Mechanische spanning
Kracht delen door oppervlak
Spanning wordt uitgedrukt in de Griekse letter σ (sigma) en houdt de verhouding tussen
druk en/ of trek met oppervlak in. Verschillende materialen hebben andere spanningscapaciteiten om belastingen op te kunnen nemen. De maximale grens per materiaal bepaalt de sterkte van een ligger bij een gegeven belasting en overspanning. Het ene materiaal is het ander niet en dus zitten er grote verschillen in de spanningscapaciteit. De maximaal toelaatbare mechanische spanning in een doorsnede wordt als volgt bepaald:
- σ = F/A met daarin;
- F = de optredende normaalkracht in de doorsnede. Dit kan druk en trek zijn (N);
- A = het oppervlak van de doorsnede (mm2);
- σ; toelaatbaar = de maximaal gestelde grens voor ieder materiaal, voordat het bezwijkt of onveranderbare vervormingen optreden (N/mm2).

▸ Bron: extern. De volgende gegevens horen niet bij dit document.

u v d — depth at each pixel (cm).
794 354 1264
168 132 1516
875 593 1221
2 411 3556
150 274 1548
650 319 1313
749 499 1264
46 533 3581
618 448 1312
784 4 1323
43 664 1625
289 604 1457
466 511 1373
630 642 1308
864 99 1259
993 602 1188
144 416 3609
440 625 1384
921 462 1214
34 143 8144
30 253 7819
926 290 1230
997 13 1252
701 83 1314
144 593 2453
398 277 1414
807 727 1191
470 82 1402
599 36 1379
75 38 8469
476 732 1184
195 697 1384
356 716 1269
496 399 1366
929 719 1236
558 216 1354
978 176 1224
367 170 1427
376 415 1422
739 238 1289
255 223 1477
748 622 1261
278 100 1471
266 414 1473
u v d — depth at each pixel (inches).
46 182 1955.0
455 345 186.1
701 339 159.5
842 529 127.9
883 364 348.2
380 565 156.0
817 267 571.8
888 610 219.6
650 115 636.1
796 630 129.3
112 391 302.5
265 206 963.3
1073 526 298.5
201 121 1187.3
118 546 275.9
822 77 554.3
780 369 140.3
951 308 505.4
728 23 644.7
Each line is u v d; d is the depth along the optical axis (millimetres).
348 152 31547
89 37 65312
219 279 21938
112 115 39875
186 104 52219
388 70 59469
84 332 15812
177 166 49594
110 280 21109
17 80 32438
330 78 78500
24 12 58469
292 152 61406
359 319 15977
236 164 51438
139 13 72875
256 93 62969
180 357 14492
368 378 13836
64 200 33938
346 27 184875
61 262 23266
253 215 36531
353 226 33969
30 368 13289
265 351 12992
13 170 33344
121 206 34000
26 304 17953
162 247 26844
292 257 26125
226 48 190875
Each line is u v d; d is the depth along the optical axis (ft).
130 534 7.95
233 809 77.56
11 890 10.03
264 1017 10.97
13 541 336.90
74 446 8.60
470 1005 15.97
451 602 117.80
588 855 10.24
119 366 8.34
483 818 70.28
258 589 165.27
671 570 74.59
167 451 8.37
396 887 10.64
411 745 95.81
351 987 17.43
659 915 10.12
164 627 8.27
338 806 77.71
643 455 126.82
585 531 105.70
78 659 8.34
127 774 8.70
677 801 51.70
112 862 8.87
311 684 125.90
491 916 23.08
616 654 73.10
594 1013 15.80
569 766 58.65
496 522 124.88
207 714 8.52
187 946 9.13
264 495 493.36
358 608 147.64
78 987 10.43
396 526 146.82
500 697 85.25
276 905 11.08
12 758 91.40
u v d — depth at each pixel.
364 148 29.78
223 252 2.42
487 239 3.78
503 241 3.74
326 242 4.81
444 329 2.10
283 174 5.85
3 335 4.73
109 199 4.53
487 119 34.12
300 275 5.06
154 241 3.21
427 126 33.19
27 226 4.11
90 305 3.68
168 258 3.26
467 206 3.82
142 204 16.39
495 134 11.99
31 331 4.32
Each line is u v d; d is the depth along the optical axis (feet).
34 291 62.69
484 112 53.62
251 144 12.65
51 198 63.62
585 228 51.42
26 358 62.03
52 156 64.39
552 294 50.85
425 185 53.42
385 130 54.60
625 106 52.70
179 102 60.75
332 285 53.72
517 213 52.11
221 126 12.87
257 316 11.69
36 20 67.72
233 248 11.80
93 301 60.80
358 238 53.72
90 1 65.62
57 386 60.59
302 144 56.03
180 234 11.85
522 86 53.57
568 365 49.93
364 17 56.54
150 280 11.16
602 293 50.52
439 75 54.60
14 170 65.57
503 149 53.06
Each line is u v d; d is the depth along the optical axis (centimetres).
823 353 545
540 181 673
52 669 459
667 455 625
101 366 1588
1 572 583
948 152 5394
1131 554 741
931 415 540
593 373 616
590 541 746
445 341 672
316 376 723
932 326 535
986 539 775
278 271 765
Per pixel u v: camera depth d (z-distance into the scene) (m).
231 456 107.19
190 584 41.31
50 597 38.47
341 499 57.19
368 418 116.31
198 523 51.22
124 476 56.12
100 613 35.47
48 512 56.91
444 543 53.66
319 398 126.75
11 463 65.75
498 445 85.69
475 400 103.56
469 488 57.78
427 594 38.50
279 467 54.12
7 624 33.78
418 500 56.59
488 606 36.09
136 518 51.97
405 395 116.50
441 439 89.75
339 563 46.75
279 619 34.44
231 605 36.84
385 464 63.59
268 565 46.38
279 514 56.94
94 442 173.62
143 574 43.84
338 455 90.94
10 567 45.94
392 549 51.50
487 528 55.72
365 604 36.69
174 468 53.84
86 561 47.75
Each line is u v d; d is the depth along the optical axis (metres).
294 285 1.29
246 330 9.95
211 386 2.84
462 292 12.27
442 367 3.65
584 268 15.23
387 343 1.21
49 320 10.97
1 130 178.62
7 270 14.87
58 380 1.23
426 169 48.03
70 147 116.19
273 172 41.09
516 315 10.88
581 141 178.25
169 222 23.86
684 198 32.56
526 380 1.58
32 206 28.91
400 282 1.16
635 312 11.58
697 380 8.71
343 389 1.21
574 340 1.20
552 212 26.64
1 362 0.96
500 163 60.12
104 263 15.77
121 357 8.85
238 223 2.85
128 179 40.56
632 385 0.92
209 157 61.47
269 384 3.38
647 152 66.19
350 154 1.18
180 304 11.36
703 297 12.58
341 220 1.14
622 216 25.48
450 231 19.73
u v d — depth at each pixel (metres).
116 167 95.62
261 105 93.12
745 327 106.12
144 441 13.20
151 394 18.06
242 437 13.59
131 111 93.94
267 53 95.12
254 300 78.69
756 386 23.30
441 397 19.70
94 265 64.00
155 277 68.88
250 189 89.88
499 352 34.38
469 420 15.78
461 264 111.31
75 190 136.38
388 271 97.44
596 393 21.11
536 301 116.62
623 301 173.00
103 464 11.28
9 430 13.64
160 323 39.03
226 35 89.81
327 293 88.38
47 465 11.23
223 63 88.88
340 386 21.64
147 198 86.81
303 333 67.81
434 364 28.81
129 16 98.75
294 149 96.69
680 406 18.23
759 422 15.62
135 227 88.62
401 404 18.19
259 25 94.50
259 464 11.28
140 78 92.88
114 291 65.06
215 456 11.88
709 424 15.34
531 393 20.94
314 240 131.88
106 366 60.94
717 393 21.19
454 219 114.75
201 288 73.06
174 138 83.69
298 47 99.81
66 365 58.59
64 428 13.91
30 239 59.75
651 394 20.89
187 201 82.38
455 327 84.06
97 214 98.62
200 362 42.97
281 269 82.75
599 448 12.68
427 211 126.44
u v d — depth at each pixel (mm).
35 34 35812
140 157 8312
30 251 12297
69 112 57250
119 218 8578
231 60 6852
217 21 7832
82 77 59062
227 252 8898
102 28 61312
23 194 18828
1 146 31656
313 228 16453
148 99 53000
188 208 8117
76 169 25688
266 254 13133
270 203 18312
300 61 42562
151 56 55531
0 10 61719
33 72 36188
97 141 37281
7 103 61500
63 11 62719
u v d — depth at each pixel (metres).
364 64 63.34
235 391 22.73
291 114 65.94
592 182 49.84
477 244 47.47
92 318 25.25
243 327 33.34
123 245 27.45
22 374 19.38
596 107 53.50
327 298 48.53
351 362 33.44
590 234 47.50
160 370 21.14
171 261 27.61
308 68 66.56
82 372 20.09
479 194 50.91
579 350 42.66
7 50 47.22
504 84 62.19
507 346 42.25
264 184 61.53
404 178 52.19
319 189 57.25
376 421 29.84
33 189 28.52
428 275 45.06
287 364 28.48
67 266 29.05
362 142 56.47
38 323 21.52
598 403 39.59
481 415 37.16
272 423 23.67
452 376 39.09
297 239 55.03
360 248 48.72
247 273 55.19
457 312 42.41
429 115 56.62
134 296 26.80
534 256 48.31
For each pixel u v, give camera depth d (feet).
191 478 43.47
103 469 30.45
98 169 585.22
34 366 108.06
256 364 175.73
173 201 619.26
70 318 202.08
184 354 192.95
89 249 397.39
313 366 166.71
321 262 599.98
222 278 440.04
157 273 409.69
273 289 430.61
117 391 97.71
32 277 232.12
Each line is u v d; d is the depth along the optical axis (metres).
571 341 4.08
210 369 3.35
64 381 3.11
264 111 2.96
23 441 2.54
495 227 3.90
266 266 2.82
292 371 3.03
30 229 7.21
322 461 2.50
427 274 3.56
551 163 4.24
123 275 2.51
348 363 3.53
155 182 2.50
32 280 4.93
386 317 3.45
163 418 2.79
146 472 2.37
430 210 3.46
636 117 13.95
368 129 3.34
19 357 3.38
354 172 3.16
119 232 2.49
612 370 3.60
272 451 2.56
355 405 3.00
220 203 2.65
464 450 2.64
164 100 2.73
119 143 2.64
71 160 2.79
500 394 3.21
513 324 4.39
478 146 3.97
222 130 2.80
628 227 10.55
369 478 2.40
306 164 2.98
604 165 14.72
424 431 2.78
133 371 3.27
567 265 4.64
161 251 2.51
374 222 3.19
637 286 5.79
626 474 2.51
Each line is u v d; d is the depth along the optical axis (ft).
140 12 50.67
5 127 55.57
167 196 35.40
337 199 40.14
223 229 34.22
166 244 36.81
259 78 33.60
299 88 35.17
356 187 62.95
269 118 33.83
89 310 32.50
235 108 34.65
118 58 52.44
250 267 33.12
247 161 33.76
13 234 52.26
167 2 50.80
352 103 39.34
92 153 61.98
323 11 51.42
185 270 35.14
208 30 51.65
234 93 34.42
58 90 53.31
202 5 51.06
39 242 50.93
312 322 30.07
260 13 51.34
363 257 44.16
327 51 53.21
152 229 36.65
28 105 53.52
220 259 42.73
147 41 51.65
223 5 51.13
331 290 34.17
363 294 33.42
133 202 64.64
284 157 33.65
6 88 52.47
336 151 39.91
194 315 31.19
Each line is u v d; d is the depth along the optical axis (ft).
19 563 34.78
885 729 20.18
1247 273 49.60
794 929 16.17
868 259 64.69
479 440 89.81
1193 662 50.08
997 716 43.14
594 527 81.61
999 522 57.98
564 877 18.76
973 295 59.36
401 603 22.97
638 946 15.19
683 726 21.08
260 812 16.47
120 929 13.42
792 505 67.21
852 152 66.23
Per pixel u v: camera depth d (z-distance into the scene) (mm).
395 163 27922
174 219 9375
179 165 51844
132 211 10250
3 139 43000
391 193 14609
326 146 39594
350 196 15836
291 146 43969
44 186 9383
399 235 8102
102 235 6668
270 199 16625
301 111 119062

Toelaatbare materiaal grens en mechanische spanning
Kijken we naar staal dan breekt het materiaal bij een spanning van 360 N/mm2, echter deze waarde wordt niet aangehouden als de maximale materiaal grens. Er is namelijk sprake van de vloeigrens. Tot die grens buigt het staal lineair door bij een toenemende belasting afhankelijk van de
elasticiteit. Neemt de spanning toe tot de
vloeigrens of meer dan zullen doorbuigingen permanente vervormingen betekenen, oftewel de doorsnede verandert. Om dat te voorkomen worden constructies nooit meer belast dan de maximale vloeigrens van staal. Deze bedraagt voor:
- staal = 235 N/mm2;
- hout = ± 12 N/mm2 (afhankelijk van de breedte en hoogte van het materiaal);
- beton(druk) = 25 N/mm2 (afhankelijk van toegepaste betonkwaliteit).
Uiterste grenstoestand binnen berekeningen
Om constructies met voldoende zekerheid te kunnen dimensioneren dienen veiligheidsfactoren in rekening worden gebracht. Belastingen welke normaal voorkomen worden representatieve lasten genoemd. Daarbij wordt onderscheid gemaakt in permanente belastingen, welke altijd aanwezig zijn en variabele belastingen door verkeer of personen. Deze lasten worden gebruikt voor de gebruikstoestand oftewel de doorbuiging voor stijfheid. Door de representatieve waarden te vermenigvuldigen met
veiligheidsfactoren wordt de uiterste grenstoestand bepaald.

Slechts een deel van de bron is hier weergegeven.